◆ Exercise prompt ◆
Output as a JSON list of strings, one string per line and no blank lines, the lines starting with the line containing "WS MIT BERICHTEN AU" and going on through the line containing "Informationen - Analysen - Meinungen".

◆ Extracted material ◆
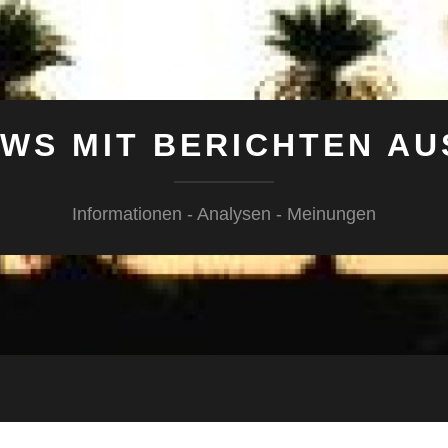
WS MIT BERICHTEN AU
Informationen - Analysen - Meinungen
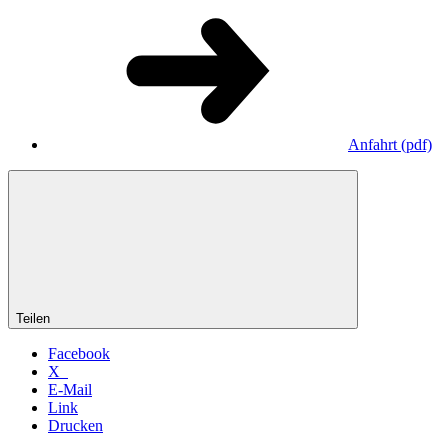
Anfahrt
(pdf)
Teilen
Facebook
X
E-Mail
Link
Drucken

--

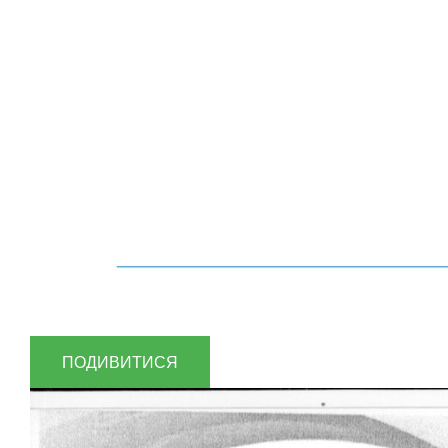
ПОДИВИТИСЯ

◆ Exercise result ◆
[
  "WS MIT BERICHTEN AU",
  "Informationen - Analysen - Meinungen"
]